== YOUR GOAL ==
Can you reproduce the thread about finding roots of a quadratic over a field of 16 elements word for word, between "Let $g= x^2+(\alpha" and "techniques for this?", inclusive?

== QUOTED PASSAGE ==

──────

Let $x^4+x+1 \in \mathbb{Z}_2 [x]$ which is irreducible. Let $\alpha $ be a root of this polynomial and let $F=\mathbb{Z}_2(\alpha )$.
Let $g= x^2+(\alpha ^3 + \alpha )x+(\alpha^3 +\alpha^2+\alpha) \in F[x]$.
I am asked to find the roots of $g$ in $F$ But how do I do this. I know that $F$ is a field of 16 elements so I could just check all of them but it doesn’t seem in the spirit of the question. Are there any techniques for this?
On
Hint
Let $\ x=a_3\alpha^3+a_2\alpha^2+a_1\alpha+a_0\ $, where $\ a_i\in\mathbb{Z}_2\ $. Substituting this value of $\ x\ $ into the equation $\ g(x)=0\ $ and equating coefficients of $\ \alpha^0,\alpha,\alpha^2\ $ and $\ \alpha^3\ $ will give you four linear equations in the four unknowns $\ a_0,a_1,a_2\ $ and $\ a_3\ $. I haven't actually done this myself, but I'm guessing that the coefficient matrix of these linear equations will have rank $\ 3\ $, thus giving you two solutions.

──────

== LISTED RECORDS ==
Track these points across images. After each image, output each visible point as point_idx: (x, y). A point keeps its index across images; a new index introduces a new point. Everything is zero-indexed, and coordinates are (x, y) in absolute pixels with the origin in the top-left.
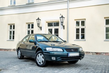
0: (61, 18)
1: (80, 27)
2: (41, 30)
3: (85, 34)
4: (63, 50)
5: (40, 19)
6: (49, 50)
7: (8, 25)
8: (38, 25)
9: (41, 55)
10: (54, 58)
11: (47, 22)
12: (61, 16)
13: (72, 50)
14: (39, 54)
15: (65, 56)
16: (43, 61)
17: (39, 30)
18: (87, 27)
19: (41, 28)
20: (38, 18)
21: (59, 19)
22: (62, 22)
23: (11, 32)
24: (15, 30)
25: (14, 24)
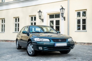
0: (62, 10)
1: (82, 18)
2: (43, 22)
3: (86, 24)
4: (50, 41)
5: (41, 11)
6: (37, 40)
7: (13, 18)
8: (40, 17)
9: (31, 45)
10: (40, 48)
11: (48, 14)
12: (61, 8)
13: (60, 40)
14: (30, 44)
15: (52, 46)
16: (32, 51)
17: (41, 22)
18: (88, 18)
19: (43, 20)
20: (40, 11)
21: (60, 10)
22: (63, 14)
23: (16, 24)
24: (19, 23)
25: (19, 17)
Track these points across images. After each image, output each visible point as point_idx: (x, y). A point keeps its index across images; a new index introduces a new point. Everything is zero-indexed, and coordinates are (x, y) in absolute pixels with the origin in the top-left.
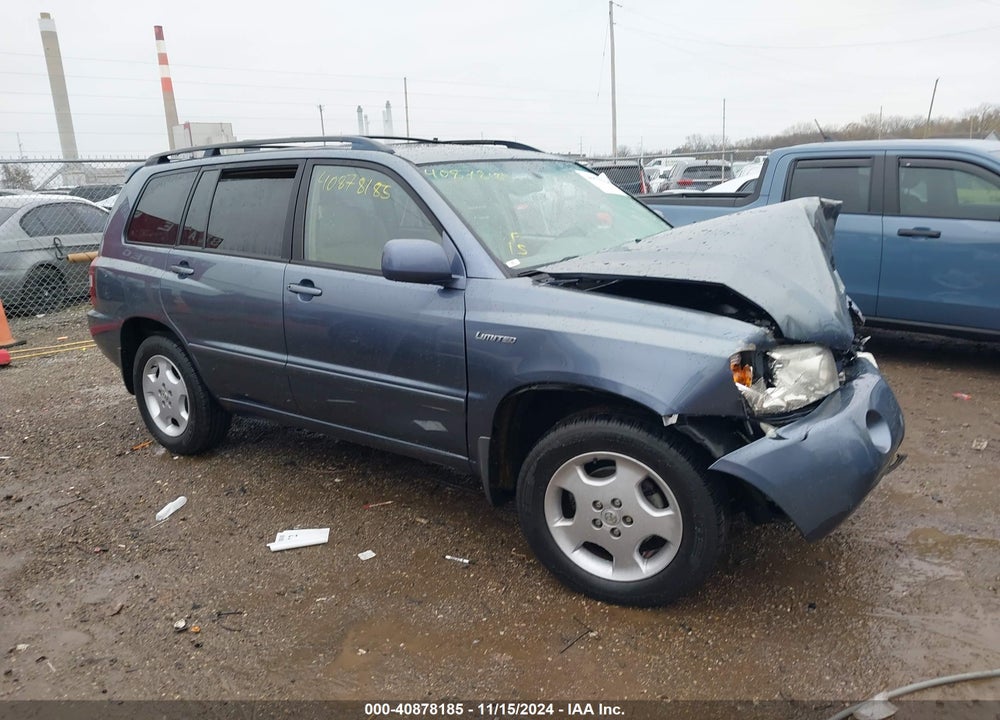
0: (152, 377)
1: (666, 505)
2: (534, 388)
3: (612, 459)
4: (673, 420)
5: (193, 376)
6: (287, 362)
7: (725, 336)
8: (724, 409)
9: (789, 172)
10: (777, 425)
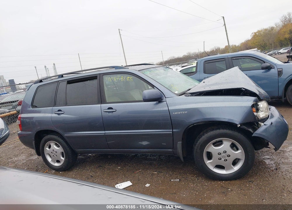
0: (47, 149)
1: (237, 149)
2: (195, 125)
3: (221, 140)
4: (239, 125)
5: (66, 145)
6: (105, 133)
7: (248, 101)
8: (251, 120)
9: (204, 65)
10: (263, 122)
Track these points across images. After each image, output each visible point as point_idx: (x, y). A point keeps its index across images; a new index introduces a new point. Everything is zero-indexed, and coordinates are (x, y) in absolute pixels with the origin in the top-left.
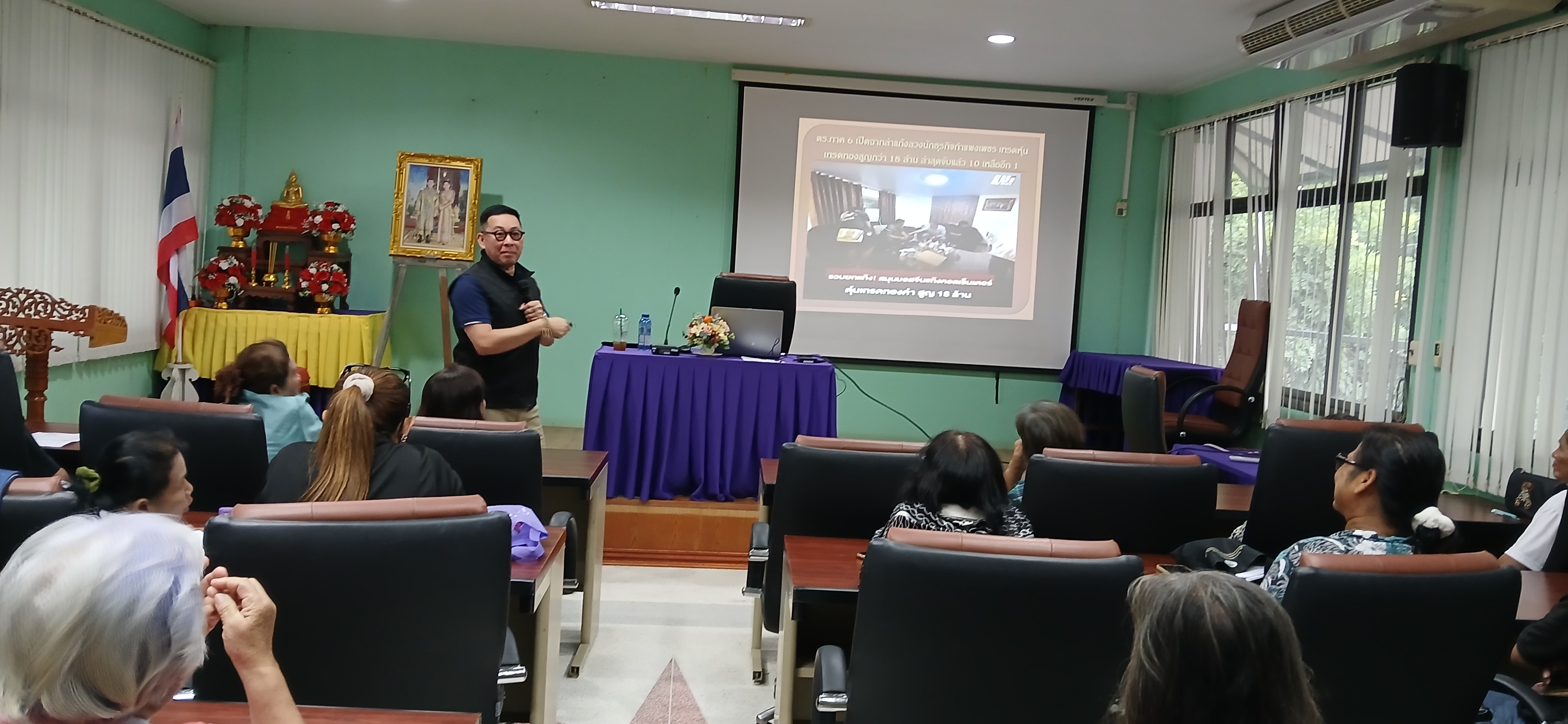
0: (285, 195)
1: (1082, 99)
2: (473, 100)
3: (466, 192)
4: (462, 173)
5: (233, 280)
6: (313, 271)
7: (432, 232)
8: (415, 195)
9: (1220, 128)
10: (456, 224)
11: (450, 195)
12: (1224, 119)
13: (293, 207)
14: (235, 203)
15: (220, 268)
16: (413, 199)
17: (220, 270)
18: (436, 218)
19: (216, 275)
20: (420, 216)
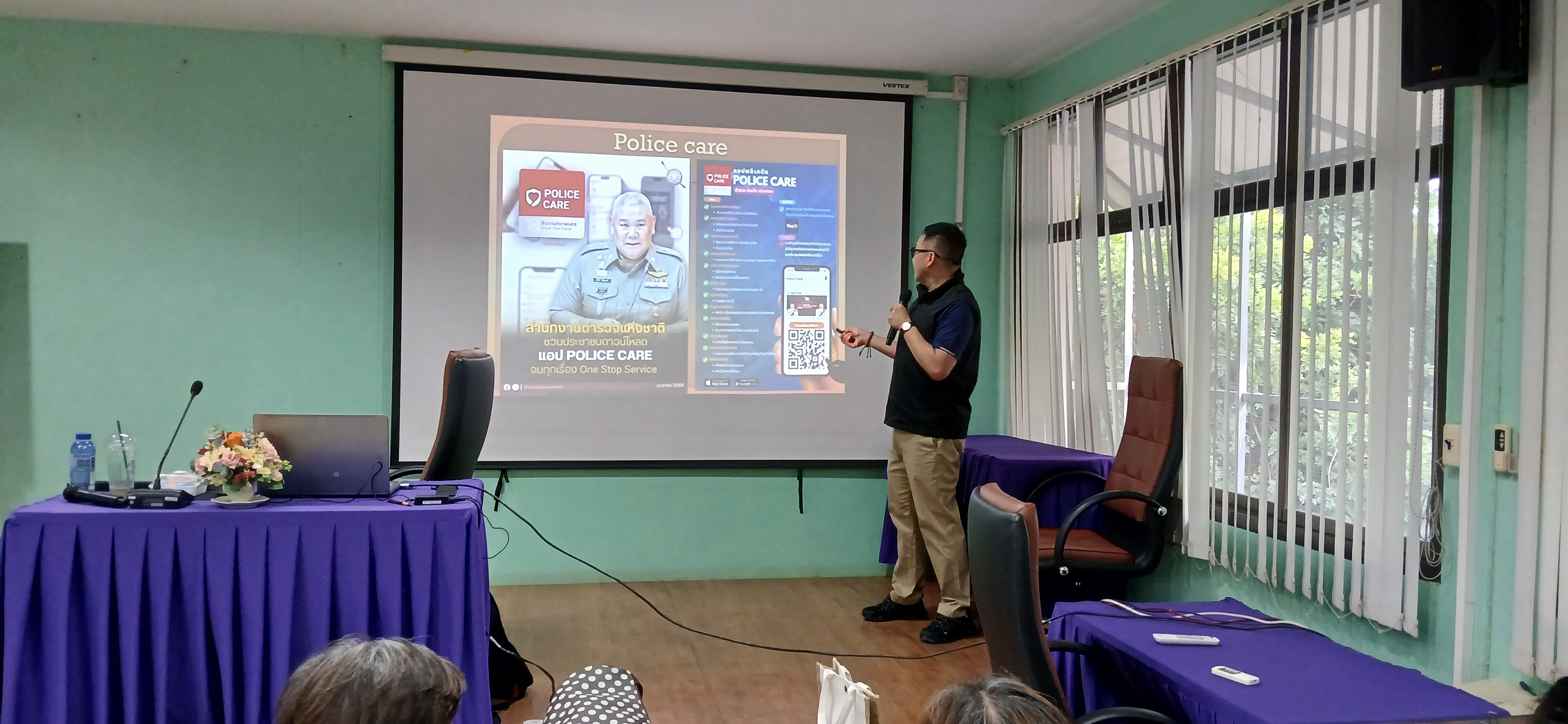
9: (1085, 113)
12: (1090, 100)
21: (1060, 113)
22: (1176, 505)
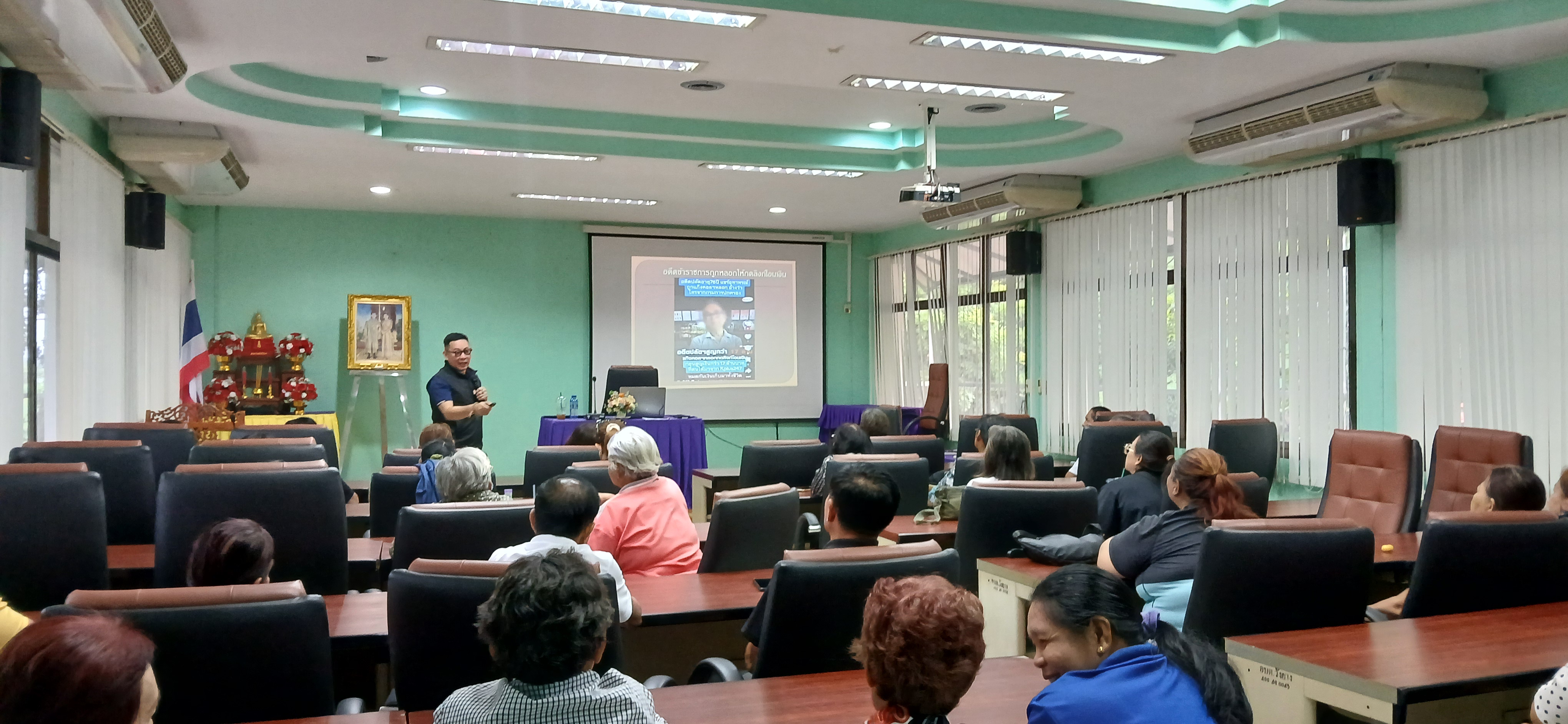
0: (253, 329)
1: (818, 238)
2: (394, 253)
3: (401, 321)
4: (397, 308)
5: (233, 394)
6: (294, 384)
7: (378, 350)
8: (363, 324)
9: (907, 257)
10: (395, 344)
11: (388, 323)
12: (909, 252)
13: (260, 338)
14: (225, 338)
15: (223, 386)
16: (361, 328)
17: (223, 388)
18: (380, 341)
19: (221, 391)
20: (367, 340)
21: (897, 254)
22: (947, 422)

──────

== RESPONSE ==
Let $g= x^2+(\alpha ^3 + \alpha )x+(\alpha^3 +\alpha^2+\alpha) \in F[x]$.
I am asked to find the roots of $g$ in $F$ But how do I do this. I know that $F$ is a field of 16 elements so I could just check all of them but it doesn’t seem in the spirit of the question. Are there any techniques for this?